12) City - Nine Inch Nails introduction, with warped sensuality and mechanical groove. This song features Passages’ most traditional blues-based rock riffs from Rumen Iliev, but they feel fresh here and provide solid hooks. Some of the best drumming of the album from Skaramaga as well, as the song steers into jagged noise rock territory.
13) This Moment - Heavy opening riff feels like Fear Factory, and quickly switches gears into a gentler mode. This song is filled with jarring mood shifts, and while I usually embrace unpredictability, this felt awkward to me overall. If the band slims this album down to an hour or so, I think this is one song I wouldn’t miss.
14) Room 23 - Dramatic, plodding song that lurches with a doomed sensibility. Take one of the softer songs from Bush’s Razorblade Suitcase + a vocalist that can seemingly hit any note + a keyboard player = “Room 23.”
15) Resistance - Another softer song, doesn’t stand out from the rest but does have a head-bobbing rhythm matched with some guitar riffs with attitude. Unfortunately the verse starting 3 minutes in doesn’t fully capitalize on the potential heaviness waiting to explode, but it does layer the guitars and bass well. Another song that I might cut if decreasing the album’s run time to a more manageable 60 minutes.

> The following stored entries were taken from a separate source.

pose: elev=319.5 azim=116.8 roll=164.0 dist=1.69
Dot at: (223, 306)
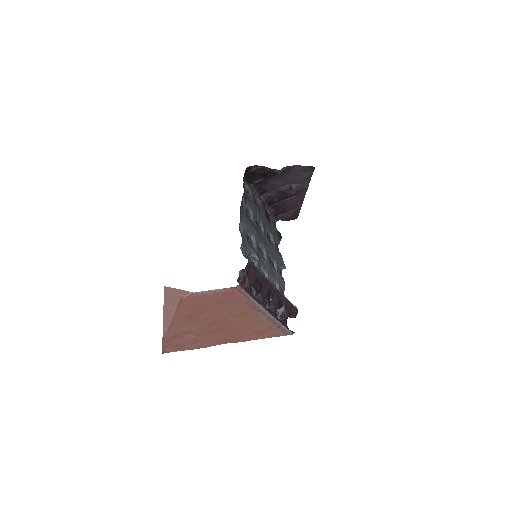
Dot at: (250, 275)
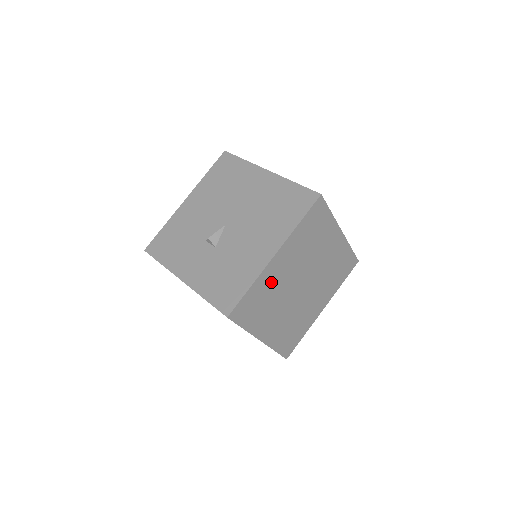
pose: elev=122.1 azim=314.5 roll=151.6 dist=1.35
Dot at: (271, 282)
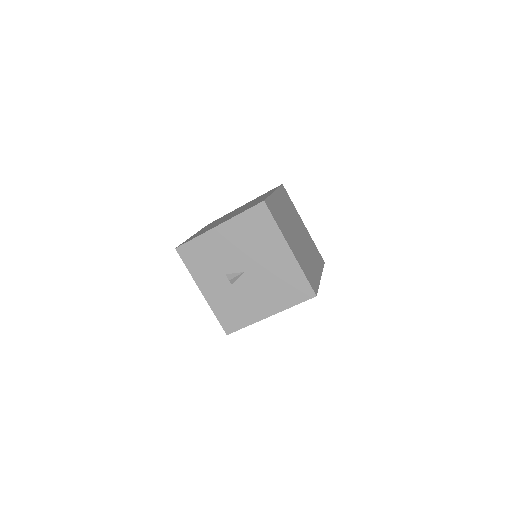
Dot at: occluded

16) She Calls - A fantastic, impressive song. Godflesh bass and percussive heaviness again matched with haunting guitar tones that seem to sparkle like starlight on a pond at midnight. Great use of stereo as the guitars hack at the song to cut their way in, like Jack Nicholson chopping through the door in The Shining. Tempo shifts into a more upbeat rhythm while the guitars sound even more foreboding and even incorporate elements of shoegaze. A track that truly stands out and wraps the album in a black cloak to prepare for the coming winter.
In summary, while Passages leans more towards the trip-side, it certainly displays enough aggression and distortion to earn the full title of “trip rock.” These songs are approachable and radio-friendly while still achieving a sonic edge, and should appeal to fans of Nine Inch Nails, Spineshank, and the Deftones. I particularly enjoyed the noisier elements of the album, with an unhinged bass tone that provides a layer of grime, and the relentless pummel of the drums that contrast with Heyer’s chameleonic voice. This is a great debut, and fans of industrial rock and goth music should check out Anodine and support this completely DIY release.